With the combine wrapped up, the tendency is to want to overanalyze and pick apart relatively small impact on the overall process.
Johnny Manziel took a substantial amount of the headlines because of who he is and how polarizing he is. Despite assertions to the contrary by Manziel, he did not quite make the 6′ barrier and while there is a slight psychological impact between 5’11 7/8″ and 6′, the reality is people knew he was short.
They also knew he was not huge even though he has a relatively thick trunk, but 207lbs does make one wonder why that is not a larger concern. Manziel has big hands and big feet. None of this is new to anyone who has been paying attention to Manziel, but there are now actual numbers attached, which is helpful if only from the standpoint of answering the question once and for all. Oh, they also found out he was quick.
He did not throw, so while the measurements matter, everything with Manziel comes down to the medical (nothing odd was expected) and the interviews, which the NFL could have gone any number of different ways depending on the team and people trying to push him in different directions.
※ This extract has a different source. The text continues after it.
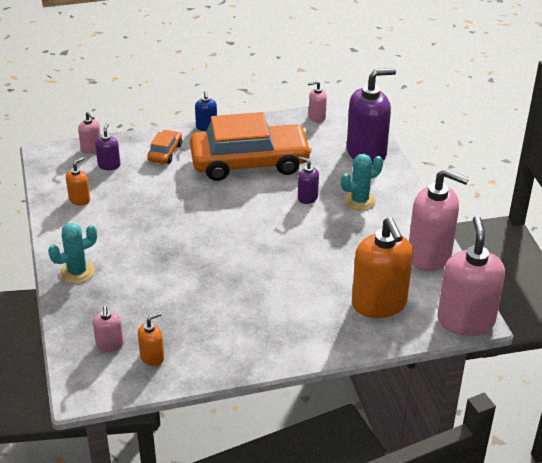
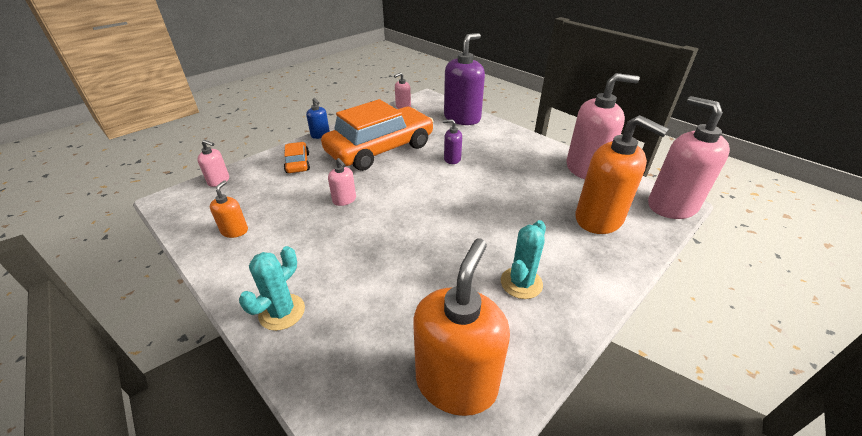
camera: 30 degrees left, 0 degrees up
pink soap dispenser [93,306,124,352] -> pink soap dispenser moved to [328,158,356,206]
purple soap dispenser [95,123,120,170] -> none
orange soap dispenser [138,312,164,366] -> orange soap dispenser [413,239,510,416], size x2.15
turquoise cactus [341,154,383,211] -> turquoise cactus moved to [501,220,546,299]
Manziel has assuredly been coached and is a charismatic speaker, but it is nevertheless interesting what was asked and how he reacted to it. Unfortunately, no one will really know the answer other than the teams.
What should not be surprising is Derek Carr’s athleticism. For those who watched him, he can move and even when he was playing through the sports hernia, he was athletic. Coming into the season, Carr was timed at a 4.59 at Fresno State and spent his offseason running sprints and speed training with Robbie Rouse, the team’s half back the past couple years.
Teddy Bridgewater should have alleviated many of the concerns he had. There were some thinking he would measure in right with Manziel in terms of height. Over 2 inches taller and a few pounds heavier, the concern has now shifted to his hands, reports that he interviewed poorly and that he handled his agent situation poorly. This could be various teams trying to downplay Bridgewater and create doubt about him, because at some point, it should stand out that he is a really impressive quarterback.
Blake Bortles was the one big name prospect that did compete. No one is really reacting one way or the other on this issue. Perhaps people should make a bigger deal out of it, so that more quarterbacks will throw and compete at the combine. The relative anonymity of this situation suggests that arguments for and against throwing now have more fuel. Bortles throwing did not hurt him but it remains to be seen how much it helped him. Until it makes a dramatic improvement and puts another quarterback at a disadvantage, the issue of quarterbacks opting to wait for their pro day is not going to be affected.